No fim das contas, a própria atenção que a pessoa tem que dar a si mesma vai minguando, a ponto de ter que ser comprada. Os personals isso e aquilo (a começar pelos personal trainners e personal stilists etc., até chegar aos tais coachs e tutores para tudo) vão se tornando numerosos e caros. Embora esses ajudem a amenizar – no caso de quem pode pagar – o pessoalmente desmazelar-se até de si, neste mundo da potencial economia da atenção, vai se aprofundando e se tornando irreversível, de modo que é inevitável que dar atenção ao outro se torne uma quase impossibilidade.
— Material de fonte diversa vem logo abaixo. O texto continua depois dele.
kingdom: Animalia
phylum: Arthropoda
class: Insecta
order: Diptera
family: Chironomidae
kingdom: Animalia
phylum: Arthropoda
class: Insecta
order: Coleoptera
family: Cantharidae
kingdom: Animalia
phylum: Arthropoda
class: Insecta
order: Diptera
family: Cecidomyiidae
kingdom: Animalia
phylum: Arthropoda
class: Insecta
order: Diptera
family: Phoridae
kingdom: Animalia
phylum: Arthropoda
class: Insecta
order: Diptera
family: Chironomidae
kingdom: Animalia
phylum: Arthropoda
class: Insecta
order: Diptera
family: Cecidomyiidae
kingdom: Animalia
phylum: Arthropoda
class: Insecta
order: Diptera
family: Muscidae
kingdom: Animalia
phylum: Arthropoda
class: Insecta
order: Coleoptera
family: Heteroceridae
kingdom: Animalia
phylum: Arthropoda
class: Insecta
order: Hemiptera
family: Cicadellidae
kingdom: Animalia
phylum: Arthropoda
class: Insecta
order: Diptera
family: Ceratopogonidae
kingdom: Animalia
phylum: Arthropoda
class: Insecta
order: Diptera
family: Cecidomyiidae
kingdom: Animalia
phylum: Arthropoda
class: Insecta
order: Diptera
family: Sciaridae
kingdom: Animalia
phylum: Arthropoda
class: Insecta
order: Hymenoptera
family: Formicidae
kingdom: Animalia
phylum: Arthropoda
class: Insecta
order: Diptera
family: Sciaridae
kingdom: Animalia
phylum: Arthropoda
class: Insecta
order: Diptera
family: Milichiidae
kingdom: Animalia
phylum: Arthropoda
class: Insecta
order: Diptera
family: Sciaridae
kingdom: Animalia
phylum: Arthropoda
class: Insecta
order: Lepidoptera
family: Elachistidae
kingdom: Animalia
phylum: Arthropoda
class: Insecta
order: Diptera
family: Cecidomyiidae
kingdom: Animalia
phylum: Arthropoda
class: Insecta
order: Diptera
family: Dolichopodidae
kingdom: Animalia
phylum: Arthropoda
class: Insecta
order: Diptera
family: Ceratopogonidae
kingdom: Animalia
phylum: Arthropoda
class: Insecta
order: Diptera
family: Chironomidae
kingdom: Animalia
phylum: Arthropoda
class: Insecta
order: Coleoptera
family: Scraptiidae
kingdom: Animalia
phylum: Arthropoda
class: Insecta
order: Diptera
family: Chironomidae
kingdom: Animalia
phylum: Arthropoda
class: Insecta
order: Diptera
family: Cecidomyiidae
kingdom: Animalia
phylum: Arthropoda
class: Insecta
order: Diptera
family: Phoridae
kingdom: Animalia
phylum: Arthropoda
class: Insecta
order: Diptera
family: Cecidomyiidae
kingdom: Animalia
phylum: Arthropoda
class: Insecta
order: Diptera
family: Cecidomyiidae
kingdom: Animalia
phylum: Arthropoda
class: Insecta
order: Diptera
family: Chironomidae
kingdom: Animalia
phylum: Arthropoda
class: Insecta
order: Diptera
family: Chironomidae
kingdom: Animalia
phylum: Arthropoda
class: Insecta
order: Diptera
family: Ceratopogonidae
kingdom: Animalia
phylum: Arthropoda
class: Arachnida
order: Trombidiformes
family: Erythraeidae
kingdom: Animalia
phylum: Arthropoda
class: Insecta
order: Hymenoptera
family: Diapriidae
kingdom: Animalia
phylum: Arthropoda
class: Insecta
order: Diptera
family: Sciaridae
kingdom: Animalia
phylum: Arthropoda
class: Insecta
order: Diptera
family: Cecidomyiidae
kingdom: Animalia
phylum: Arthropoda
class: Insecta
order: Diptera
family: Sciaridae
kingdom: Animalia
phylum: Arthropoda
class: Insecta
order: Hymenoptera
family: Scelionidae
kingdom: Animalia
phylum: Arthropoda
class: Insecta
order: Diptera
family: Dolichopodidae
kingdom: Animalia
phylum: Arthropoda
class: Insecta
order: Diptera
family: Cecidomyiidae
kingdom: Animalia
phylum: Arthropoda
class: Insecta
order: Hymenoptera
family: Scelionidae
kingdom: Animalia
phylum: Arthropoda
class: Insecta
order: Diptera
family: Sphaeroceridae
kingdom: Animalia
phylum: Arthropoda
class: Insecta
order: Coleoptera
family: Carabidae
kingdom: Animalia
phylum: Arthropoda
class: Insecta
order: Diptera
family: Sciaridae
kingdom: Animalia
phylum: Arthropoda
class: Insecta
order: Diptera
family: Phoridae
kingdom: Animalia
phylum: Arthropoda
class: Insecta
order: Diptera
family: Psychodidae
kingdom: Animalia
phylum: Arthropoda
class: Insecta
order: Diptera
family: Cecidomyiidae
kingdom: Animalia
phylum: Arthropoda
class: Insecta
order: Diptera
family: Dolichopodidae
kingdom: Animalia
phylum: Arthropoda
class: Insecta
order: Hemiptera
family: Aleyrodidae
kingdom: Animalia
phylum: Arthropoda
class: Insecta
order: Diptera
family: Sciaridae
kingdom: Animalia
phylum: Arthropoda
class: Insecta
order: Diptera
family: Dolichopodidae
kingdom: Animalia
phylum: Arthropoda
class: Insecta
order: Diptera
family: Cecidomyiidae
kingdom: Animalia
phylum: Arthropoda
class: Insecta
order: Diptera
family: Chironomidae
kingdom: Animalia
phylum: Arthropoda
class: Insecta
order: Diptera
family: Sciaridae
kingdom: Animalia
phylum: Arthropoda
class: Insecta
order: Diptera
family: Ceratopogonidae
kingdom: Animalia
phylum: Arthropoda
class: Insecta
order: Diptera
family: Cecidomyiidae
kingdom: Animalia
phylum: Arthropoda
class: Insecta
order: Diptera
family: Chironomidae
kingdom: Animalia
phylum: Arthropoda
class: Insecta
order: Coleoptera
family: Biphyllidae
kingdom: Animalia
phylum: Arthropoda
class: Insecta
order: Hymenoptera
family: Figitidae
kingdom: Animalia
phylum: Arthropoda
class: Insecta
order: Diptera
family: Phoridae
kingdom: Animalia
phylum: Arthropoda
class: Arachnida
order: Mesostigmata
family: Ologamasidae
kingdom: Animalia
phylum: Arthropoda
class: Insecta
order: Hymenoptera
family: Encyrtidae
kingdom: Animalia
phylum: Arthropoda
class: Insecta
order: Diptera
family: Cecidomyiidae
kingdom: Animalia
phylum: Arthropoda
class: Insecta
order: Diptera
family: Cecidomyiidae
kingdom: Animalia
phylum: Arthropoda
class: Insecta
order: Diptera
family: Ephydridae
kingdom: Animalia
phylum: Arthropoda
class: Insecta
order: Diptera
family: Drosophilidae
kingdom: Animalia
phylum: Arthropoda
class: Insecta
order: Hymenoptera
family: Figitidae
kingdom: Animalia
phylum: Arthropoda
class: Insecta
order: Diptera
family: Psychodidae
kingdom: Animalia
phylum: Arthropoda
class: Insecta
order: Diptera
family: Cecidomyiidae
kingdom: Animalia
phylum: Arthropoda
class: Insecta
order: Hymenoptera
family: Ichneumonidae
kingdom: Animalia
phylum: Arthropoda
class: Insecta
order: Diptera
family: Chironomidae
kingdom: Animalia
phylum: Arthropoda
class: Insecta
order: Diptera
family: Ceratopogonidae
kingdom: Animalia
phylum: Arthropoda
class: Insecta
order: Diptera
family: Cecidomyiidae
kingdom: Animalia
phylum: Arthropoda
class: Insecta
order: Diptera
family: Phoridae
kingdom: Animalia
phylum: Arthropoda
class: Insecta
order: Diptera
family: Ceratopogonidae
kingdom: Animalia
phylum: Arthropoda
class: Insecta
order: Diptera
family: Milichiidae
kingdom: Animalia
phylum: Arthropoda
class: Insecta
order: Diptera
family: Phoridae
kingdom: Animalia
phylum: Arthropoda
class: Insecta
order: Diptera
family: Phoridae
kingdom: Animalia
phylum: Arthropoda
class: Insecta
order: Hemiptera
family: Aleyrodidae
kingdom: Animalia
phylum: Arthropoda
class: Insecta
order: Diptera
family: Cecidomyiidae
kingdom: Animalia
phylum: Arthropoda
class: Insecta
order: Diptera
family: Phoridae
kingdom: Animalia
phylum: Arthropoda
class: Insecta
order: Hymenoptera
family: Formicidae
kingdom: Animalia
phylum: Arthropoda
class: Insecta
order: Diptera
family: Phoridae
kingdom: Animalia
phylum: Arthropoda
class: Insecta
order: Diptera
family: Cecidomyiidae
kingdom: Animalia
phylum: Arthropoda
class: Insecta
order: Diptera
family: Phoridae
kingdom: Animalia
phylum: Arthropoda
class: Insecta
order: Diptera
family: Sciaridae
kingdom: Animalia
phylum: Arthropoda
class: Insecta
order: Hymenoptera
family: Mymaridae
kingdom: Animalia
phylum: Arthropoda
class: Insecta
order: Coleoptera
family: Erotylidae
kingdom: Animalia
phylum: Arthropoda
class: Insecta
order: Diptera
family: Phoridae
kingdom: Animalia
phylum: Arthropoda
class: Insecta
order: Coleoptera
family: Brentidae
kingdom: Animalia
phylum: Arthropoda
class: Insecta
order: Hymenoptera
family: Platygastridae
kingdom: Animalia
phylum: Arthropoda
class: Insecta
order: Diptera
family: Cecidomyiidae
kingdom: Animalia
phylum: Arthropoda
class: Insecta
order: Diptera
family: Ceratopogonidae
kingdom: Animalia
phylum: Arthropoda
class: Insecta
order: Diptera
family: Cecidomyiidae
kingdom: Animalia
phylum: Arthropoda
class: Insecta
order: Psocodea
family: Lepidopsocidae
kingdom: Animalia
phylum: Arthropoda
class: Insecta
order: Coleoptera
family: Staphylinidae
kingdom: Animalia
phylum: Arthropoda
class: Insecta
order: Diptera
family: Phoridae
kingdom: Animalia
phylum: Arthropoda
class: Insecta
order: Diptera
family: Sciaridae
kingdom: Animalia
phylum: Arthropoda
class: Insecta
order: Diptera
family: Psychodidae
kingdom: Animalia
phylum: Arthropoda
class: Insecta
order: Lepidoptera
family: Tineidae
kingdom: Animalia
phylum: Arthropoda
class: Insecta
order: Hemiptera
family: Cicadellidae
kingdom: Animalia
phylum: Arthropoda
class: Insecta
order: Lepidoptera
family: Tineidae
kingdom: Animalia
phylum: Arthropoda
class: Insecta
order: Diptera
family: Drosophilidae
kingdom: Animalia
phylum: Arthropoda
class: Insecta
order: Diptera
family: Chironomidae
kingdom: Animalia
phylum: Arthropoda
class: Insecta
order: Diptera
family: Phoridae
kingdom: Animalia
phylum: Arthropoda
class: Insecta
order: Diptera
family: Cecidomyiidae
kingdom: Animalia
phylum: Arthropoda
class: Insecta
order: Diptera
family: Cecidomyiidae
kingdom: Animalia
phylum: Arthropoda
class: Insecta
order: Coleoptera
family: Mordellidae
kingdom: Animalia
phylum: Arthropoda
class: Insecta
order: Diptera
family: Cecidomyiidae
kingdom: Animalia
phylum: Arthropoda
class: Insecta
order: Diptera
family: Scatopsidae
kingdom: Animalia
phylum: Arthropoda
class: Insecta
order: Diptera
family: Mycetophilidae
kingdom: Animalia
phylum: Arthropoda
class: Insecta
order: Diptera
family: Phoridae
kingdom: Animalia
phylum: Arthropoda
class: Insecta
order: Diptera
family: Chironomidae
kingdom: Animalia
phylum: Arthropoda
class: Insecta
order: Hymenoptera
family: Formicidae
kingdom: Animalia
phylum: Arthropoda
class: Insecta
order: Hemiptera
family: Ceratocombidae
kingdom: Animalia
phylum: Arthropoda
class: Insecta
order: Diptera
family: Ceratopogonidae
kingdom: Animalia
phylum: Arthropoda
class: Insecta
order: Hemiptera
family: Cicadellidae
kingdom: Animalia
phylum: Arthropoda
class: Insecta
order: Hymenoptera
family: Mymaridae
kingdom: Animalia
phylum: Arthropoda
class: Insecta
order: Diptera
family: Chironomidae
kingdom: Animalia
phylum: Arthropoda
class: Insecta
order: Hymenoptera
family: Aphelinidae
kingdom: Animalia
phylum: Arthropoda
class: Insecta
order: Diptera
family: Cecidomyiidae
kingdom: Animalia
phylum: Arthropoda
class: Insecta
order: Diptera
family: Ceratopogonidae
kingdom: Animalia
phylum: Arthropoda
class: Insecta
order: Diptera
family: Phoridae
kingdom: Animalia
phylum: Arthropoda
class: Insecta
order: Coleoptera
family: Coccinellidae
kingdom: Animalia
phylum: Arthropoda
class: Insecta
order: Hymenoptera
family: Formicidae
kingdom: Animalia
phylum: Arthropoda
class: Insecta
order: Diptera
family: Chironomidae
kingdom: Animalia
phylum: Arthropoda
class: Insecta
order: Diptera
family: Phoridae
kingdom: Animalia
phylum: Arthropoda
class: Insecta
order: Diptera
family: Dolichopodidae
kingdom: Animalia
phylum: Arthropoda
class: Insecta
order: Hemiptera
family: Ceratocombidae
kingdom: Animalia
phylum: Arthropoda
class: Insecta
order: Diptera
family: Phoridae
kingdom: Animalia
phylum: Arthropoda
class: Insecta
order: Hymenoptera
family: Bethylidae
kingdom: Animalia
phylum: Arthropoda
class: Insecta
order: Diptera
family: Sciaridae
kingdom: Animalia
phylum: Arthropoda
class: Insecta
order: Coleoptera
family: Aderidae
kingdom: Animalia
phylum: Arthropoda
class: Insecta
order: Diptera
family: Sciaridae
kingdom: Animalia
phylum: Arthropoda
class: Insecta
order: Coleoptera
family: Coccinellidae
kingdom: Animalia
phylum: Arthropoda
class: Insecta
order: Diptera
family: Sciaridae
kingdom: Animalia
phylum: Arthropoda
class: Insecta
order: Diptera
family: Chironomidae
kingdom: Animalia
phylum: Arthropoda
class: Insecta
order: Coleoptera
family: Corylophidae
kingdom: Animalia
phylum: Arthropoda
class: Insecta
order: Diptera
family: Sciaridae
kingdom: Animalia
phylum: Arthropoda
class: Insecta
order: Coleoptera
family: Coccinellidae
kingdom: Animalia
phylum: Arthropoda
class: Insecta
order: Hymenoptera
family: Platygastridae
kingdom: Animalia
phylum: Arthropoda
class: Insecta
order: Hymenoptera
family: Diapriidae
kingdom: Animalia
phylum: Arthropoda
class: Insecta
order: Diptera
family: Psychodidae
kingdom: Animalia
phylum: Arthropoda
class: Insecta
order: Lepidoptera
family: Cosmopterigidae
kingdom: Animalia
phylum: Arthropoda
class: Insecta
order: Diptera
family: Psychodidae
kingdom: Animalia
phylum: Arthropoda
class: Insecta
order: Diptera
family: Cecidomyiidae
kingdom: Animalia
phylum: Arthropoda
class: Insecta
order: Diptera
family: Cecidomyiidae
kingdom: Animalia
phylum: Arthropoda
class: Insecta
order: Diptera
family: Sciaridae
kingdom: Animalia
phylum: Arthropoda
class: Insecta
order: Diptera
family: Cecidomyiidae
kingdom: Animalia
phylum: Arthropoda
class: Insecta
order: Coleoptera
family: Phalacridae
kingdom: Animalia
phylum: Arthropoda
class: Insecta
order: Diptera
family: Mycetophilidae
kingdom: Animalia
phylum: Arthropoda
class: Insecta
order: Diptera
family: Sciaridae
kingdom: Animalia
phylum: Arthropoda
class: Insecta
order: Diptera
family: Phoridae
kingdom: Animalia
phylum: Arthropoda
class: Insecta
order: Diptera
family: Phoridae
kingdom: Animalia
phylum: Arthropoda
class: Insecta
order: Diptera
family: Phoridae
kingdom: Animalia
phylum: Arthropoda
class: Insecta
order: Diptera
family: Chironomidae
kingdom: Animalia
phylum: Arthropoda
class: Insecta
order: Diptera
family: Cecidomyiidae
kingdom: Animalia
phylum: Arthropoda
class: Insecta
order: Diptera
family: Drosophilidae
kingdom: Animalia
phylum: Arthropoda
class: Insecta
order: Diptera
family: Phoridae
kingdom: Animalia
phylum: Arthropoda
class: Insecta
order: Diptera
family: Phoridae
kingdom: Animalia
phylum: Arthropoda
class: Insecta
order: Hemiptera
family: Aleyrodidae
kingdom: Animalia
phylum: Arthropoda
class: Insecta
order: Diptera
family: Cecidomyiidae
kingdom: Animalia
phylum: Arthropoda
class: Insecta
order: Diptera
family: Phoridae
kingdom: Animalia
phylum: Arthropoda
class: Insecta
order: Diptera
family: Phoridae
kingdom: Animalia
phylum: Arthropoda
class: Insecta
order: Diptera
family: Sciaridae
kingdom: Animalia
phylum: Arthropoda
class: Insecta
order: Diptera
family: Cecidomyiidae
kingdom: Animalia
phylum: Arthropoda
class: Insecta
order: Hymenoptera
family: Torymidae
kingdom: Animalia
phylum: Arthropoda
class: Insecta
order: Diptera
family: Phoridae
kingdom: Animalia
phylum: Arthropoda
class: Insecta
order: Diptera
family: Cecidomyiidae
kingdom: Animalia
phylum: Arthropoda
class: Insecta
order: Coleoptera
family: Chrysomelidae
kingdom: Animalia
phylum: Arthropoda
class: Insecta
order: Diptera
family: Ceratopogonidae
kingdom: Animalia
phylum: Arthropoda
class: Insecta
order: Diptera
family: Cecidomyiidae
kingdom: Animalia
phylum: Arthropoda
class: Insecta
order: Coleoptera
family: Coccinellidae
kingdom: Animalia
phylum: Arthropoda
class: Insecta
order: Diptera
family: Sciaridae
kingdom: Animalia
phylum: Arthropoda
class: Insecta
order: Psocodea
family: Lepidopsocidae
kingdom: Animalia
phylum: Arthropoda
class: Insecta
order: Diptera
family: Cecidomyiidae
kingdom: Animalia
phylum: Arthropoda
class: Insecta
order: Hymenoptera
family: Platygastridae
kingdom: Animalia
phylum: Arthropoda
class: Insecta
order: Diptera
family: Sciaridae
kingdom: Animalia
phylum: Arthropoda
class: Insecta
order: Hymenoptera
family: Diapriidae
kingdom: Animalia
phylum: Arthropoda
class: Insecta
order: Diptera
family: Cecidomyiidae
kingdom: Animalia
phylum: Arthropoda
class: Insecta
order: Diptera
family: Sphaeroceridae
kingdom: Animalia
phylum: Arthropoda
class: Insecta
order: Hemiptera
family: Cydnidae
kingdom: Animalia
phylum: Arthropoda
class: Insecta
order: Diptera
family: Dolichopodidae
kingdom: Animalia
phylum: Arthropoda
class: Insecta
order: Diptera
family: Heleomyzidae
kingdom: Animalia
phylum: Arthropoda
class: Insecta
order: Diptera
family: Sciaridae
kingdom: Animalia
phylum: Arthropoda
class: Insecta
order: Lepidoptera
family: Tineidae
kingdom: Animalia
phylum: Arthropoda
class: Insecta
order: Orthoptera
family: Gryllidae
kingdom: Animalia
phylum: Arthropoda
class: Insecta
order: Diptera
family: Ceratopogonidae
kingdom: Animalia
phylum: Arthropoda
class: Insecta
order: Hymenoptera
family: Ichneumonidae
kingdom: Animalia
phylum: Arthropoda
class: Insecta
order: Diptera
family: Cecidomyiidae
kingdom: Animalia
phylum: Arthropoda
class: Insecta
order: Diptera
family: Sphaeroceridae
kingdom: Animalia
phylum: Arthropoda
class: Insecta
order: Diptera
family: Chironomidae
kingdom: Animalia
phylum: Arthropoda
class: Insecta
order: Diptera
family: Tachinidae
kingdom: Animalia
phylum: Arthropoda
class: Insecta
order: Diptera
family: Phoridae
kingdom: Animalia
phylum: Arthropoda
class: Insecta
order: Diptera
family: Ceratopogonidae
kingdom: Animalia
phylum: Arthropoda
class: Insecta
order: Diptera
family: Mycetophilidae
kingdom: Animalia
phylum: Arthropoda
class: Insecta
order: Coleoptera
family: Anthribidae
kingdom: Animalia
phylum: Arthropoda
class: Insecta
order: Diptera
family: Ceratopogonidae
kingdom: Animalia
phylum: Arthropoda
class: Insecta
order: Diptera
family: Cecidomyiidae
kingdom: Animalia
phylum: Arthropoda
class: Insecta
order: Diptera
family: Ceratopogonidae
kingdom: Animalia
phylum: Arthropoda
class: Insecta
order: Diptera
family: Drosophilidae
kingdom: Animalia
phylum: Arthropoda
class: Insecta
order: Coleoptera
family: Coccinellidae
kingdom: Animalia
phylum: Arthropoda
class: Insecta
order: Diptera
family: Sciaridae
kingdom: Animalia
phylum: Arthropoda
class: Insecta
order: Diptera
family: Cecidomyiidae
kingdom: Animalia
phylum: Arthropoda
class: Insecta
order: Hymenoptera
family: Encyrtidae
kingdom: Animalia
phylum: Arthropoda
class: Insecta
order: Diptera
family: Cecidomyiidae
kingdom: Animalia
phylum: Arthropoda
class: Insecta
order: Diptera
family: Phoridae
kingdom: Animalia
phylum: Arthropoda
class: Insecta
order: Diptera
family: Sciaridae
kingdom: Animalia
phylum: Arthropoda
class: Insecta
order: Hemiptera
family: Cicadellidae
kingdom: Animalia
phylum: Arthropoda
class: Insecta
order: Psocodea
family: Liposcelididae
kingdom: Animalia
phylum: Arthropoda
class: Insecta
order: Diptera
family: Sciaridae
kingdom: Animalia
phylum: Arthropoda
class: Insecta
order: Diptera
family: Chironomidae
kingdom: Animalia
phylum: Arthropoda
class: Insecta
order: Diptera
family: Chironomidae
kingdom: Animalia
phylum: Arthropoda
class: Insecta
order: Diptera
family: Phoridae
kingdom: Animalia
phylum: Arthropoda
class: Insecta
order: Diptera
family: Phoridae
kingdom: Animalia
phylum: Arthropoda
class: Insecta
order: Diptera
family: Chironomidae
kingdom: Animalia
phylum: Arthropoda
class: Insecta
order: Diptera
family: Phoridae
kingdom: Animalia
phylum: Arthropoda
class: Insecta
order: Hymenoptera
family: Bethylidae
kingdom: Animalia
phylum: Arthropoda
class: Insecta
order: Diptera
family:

Logo, logo, o que era exclusivo das prostitutas vai se generalizar e, aí então, quem sabe?, toda a carga de críticas que sobre elas desde sempre pesou, terá que ser questionada: me paga que eu lhe ouço, me paga que eu lhe ajudo, me paga que eu lhe quero... Sob a lógica da ciência econômica predominante, não há tempo engajado em atenção ao outro que não agregue valor e que, portanto, não deva ser precificado e pago. Isto aceito, em breve haverá nas ruas lojas vendendo amizades, podendo ser escolhidas entre diversos tipos, menos aquelas profundas, construídas ao longo de anos e anos de convivência e camaradagens gratuitas, monetariamente falando.


Sei lá, o bagulho é doido, não é? Pior é que os economistas têm razão... O que lhes falta é sensibilidade, Jane Austen nos ajudaria a descobrir isso, se a ela fosse dada a devida atenção, tão escassa para a literatura quanto para gêneros de maior necessidade. Não é não?


A quem leu até aqui, agradeço a atenção. Mas não tenho como pagar. Termino dizendo isso: dê menos atenção aos economistas, pois eles reduzem o tempo (que é a vida de cada um, dedicada àquilo que lhe chama a atenção) a uma maçaroca que não considera mais do que a existência material, a sobrevivência e a busca de vantagens. Embora seja necessário dizer, e agora sim terminando, que há outras definições de economia e, consequentemente, outro tipo de economistas, que não aqueles sacerdotes do capital que tudo reduzem a mercadoria; que ao verem a vaca pastando no campo, nela divizam não o ruminante ser vivente, mas o animal cuja morte proporciona a carne que alimenta, o couro que aquece, o leite que sustenta; ou cuja vida vale pela energia para tração ou pelo sêmen para reprodução.